O prejuízo jurídico está por ser contabilizado. Mas o estrago político já é enorme. As três falsas doses de vacina atribuídas a Bolsonaro —duas da Pifzer e uma da Jansen— deixaram abatidos até os bolsonaristas mais convictos do Congresso. Pressentindo o naufrágio, parte dos aliados hesita em continuar agarrado ao líder como se ele fosse um tronco. Foi como se o capitão, imunizado pela Polícia Federal com doses cavalares de nitroglicerina, tivesse virado um jacaré.
A pandemia da "gripezinha", suprema ironia, produziu o estrago mais superlativo no prontuário de Bolsonaro até o momento. A Polícia Federal virou o personagem do avesso ao adicionar à sua já extensa ficha criminal a suspeita de que ele fugiu para Orlando, a terra do Pateta, munido de um cartão de vacinação fraudulento.
A apreensão do celular de Bolsonaro e a prisão do seu ex-ajudante de ordens e faz-tudo, o coronel Mauro Cid, tornaram a investigação explosiva. O celular e o coronel são dois potenciais arquivos de segredos insondáveis de Bolsonaro. Afora a perspectiva de pescar dados úteis a outras investigações, as evidências de fraude sanitária são eloquentes.

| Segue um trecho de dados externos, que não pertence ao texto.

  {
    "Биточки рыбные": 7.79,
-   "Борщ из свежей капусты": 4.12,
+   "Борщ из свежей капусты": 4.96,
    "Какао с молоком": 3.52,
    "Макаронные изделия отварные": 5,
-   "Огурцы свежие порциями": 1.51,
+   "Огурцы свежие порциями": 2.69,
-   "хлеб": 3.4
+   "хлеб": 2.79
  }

Às vésperas do término do mandato, antes da fuga de Bolsonaro para os Estados Unidos, emitiram-se cartões fraudulentos para o então presidente e sua filha adolescente a partir de endereços eletrônicos do Planalto. O coronel Cid e um par de seguranças também se beneficiaram da fraude.
Chamado a depor, Bolsonaro se recusou a comparecer. Ele ensaia com os advogados o velho bordão do "eu não sabia". Farejando a estratégia, já esboçada pela vice-procuradora-geral da República Lindôra Araújo ao se posicionar contra a incursão policial na casa do mito, o ministro do Supremo Alexandre de Moraes anotou no seu despacho:
"Não se demonstra crível" a alegação de que o coronel Mauro Cid "teria arquitetado e capitaneado toda a ação criminosa, à revelia, sem o conhecimento e sem a anuência" de Bolsonaro.

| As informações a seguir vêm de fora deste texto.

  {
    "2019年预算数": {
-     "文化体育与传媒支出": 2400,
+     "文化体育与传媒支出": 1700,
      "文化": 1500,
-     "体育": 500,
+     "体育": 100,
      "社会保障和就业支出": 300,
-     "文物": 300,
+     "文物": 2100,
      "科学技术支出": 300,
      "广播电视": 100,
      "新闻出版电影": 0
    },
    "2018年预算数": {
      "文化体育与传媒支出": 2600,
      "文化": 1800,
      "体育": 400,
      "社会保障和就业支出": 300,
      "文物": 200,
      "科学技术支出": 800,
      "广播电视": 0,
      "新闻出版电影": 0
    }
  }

Ao autorizar batida policial de busca e apreensão na casa do capitão, Alexandre de Moraes sinalizou que a hipocrisia da falsa imunização deixa o seu antigo detrator mais próximo de uma sentença condenatória do que da virtude. O ex-presidente que atacava os "maricas" que se protegiam contra a covid buscou na fraude um refúgio para o seu negacionismo. Ficou nu.